### Given text
The sentiment analysis tasks can be categorized into two parts: core(or major) tasks which are referred as the basic sentiment analysis tasks, and second category includes the sub-tasks that are called sub-categories of the major tasks.
Document-level sentiment classification
This level of classification takes the whole document as a primary unit of information focusing on one topic or object. The document is further categorized into positive polarity or negative polarity . Thus, an overall sentiment of text can be generated.
Disadvantage
Disadvantage is difficult to extract the different polarity or sentiment about distinct entities separately .
Sentence-level sentiment classification:
A sentence is classification into subjective type or objective type.
Subjective
Express an opinion towards an entity. Hence, it is considered as a subjective statement that can be further classified into different polarities.
Objective
Factual statement
Aspect-level sentiment classification
(feature-based sentiment analysis, entity-based sentiment analysis) This sentiment analysis task includes the identification of features or aspects in a sentence (which is a user-generated review of an entity) and categorizing the features as positive or negative. The sentiment-target pairs are first identified, then they are classified into different polarities, and finally, sentiment values for every aspect are clubbed.
Multi-domain sentiment classification
The word $ domain $ is referred as a set of documents that are related to a specific topic. Multi-domain sentiment classification focuses on transferring information from one domain to the next domain. The models are first trained in source domain; the knowledge is then transferred and explored in another domain.
Multimodal sentiment classification
Different people express their sentiments or opinions in different ways. Earlier, the text was considered as the primary medium to express an opinion. This is known as a unimodal approach. With the advancement of technology and science, people are now shifting towards visual (videos, images, or clips) and audio (speech) modalities to express their sentiments. Combining or fusing more than one modalities for detecting the opinion is known as multi-modal sentiment analysis. Hence, researchers are now focusing on this direction for improving the sentiment classification process.

### Data section
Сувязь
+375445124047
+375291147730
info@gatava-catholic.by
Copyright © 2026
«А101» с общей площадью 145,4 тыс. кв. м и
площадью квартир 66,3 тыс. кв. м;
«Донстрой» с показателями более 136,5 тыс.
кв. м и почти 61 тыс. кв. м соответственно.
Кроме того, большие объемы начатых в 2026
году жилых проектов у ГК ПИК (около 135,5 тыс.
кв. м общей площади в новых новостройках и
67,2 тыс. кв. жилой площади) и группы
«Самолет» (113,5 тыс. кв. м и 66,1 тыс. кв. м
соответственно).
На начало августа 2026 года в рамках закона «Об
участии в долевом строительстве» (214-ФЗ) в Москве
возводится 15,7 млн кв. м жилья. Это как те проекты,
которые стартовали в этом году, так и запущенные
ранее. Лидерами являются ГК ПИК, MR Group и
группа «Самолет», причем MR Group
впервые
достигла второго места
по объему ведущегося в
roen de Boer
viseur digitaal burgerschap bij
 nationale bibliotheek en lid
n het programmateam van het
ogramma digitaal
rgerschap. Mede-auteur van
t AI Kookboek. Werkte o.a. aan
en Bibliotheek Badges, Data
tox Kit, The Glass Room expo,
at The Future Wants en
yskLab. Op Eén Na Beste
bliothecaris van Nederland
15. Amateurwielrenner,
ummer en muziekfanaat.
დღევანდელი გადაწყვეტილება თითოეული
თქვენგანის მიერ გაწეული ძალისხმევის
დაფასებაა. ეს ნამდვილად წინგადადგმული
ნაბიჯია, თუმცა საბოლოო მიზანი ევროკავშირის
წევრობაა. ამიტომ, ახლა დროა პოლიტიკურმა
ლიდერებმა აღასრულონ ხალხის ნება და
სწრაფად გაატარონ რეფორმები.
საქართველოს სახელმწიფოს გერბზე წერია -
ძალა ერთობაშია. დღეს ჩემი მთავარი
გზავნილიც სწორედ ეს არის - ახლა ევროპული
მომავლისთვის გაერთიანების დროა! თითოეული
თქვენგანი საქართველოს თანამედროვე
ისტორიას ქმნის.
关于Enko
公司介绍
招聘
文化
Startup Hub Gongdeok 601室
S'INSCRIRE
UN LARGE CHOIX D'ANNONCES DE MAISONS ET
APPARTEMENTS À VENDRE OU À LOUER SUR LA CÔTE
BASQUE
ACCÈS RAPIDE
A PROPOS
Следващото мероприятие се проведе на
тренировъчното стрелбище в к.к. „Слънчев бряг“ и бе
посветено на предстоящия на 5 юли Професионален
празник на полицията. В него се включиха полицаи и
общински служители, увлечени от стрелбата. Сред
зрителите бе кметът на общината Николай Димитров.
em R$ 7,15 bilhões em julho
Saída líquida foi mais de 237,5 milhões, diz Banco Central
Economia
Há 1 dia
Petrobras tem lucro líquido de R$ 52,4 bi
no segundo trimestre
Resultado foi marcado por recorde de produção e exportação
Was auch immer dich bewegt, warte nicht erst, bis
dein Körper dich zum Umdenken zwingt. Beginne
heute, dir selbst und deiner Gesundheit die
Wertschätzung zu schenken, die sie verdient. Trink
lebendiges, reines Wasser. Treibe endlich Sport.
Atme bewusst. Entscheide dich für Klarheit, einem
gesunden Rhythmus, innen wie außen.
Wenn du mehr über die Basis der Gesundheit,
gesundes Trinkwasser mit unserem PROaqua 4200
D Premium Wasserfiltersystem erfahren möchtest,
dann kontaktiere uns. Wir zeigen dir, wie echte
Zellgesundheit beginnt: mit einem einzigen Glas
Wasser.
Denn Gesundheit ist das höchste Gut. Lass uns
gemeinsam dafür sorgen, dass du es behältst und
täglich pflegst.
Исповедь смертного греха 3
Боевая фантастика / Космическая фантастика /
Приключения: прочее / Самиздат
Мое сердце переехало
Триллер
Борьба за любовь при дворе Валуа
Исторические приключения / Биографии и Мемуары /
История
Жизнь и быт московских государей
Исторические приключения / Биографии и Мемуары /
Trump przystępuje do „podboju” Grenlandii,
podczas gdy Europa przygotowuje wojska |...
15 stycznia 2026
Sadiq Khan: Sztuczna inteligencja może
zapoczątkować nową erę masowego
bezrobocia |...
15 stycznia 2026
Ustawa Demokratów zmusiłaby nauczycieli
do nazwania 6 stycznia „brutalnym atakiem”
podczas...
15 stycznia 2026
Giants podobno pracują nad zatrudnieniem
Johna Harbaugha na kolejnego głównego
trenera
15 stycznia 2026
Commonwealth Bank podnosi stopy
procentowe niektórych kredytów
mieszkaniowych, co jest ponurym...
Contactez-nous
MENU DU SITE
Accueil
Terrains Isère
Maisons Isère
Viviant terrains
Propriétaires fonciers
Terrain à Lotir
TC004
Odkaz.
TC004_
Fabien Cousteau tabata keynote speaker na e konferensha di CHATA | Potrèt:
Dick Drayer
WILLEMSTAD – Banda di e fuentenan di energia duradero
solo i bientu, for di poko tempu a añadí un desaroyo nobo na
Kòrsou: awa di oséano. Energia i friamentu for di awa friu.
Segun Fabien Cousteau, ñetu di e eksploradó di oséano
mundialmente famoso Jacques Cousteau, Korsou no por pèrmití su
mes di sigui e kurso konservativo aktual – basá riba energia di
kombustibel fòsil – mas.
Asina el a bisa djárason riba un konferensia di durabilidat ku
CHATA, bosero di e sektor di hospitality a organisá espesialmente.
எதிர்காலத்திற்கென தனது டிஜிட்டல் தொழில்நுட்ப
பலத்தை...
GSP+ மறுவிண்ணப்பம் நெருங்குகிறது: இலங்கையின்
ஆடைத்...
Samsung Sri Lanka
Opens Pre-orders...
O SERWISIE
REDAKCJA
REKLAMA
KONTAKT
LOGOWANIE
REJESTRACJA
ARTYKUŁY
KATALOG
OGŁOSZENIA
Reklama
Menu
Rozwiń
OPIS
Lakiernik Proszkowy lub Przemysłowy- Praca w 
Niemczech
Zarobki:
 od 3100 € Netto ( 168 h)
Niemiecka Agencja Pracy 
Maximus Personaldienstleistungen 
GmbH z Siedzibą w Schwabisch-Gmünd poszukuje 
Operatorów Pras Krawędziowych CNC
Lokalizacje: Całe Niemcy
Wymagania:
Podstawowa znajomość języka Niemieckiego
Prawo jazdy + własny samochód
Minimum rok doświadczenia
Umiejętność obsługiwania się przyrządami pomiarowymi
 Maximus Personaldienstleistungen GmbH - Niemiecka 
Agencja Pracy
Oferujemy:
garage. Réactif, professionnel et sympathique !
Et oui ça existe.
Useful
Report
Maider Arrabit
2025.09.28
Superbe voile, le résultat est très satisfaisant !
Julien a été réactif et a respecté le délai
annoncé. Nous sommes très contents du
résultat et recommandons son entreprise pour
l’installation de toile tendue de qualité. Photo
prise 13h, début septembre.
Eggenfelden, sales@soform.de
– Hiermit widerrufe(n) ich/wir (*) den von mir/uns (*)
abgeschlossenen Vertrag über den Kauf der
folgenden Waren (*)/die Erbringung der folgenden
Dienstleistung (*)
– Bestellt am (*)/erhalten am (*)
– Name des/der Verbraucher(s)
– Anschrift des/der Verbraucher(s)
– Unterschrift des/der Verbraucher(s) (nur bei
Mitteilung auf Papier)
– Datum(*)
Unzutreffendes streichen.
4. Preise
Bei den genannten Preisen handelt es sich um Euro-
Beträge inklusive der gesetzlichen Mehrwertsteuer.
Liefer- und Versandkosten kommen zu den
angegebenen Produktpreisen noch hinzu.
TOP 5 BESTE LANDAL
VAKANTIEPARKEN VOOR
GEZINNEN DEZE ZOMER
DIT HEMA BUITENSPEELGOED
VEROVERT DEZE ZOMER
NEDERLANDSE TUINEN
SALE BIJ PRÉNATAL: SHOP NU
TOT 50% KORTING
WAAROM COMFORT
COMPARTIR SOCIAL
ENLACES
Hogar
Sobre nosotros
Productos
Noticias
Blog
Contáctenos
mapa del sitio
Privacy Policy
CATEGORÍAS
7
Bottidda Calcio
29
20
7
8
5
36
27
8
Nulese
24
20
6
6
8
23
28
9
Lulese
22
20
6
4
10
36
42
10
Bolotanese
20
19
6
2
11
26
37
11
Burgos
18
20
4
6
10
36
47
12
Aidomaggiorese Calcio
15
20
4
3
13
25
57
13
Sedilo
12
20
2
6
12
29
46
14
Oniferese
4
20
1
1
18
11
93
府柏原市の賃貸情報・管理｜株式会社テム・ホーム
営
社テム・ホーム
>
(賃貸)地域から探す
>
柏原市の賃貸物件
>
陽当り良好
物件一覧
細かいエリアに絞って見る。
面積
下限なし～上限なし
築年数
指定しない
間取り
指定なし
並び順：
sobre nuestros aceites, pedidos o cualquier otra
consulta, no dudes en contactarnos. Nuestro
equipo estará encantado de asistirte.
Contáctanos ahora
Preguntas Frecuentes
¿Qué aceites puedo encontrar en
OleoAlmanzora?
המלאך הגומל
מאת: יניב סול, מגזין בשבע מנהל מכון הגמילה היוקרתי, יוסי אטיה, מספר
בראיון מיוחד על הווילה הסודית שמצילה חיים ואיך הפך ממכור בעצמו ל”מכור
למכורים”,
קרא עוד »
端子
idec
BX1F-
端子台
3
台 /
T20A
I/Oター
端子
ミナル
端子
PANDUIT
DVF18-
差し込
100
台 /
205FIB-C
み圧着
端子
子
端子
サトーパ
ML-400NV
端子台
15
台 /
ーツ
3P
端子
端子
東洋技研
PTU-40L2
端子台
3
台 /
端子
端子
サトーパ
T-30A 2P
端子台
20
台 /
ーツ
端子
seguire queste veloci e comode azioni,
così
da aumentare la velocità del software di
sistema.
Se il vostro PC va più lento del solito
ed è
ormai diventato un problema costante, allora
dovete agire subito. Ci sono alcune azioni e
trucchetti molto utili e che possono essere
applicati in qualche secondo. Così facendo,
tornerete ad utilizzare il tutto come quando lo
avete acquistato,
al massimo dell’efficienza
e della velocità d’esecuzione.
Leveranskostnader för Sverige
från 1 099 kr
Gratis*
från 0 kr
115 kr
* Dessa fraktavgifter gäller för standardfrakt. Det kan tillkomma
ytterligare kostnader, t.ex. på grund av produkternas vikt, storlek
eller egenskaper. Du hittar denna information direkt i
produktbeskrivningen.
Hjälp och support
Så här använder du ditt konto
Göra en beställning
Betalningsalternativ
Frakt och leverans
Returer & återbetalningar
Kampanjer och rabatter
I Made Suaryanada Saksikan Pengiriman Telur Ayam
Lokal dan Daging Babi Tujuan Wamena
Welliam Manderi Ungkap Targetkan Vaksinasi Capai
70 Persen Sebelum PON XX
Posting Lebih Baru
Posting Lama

### Task goal
Extract the part of the sentiment analysis text starting with "Document-level sentiment classification" and going on through "into different polarities.". Rely only on the sentiment analysis text for what comes next.

### Exercise result
Document-level sentiment classification
This level of classification takes the whole document as a primary unit of information focusing on one topic or object. The document is further categorized into positive polarity or negative polarity . Thus, an overall sentiment of text can be generated.
Disadvantage
Disadvantage is difficult to extract the different polarity or sentiment about distinct entities separately .
Sentence-level sentiment classification:
A sentence is classification into subjective type or objective type.
Subjective
Express an opinion towards an entity. Hence, it is considered as a subjective statement that can be further classified into different polarities.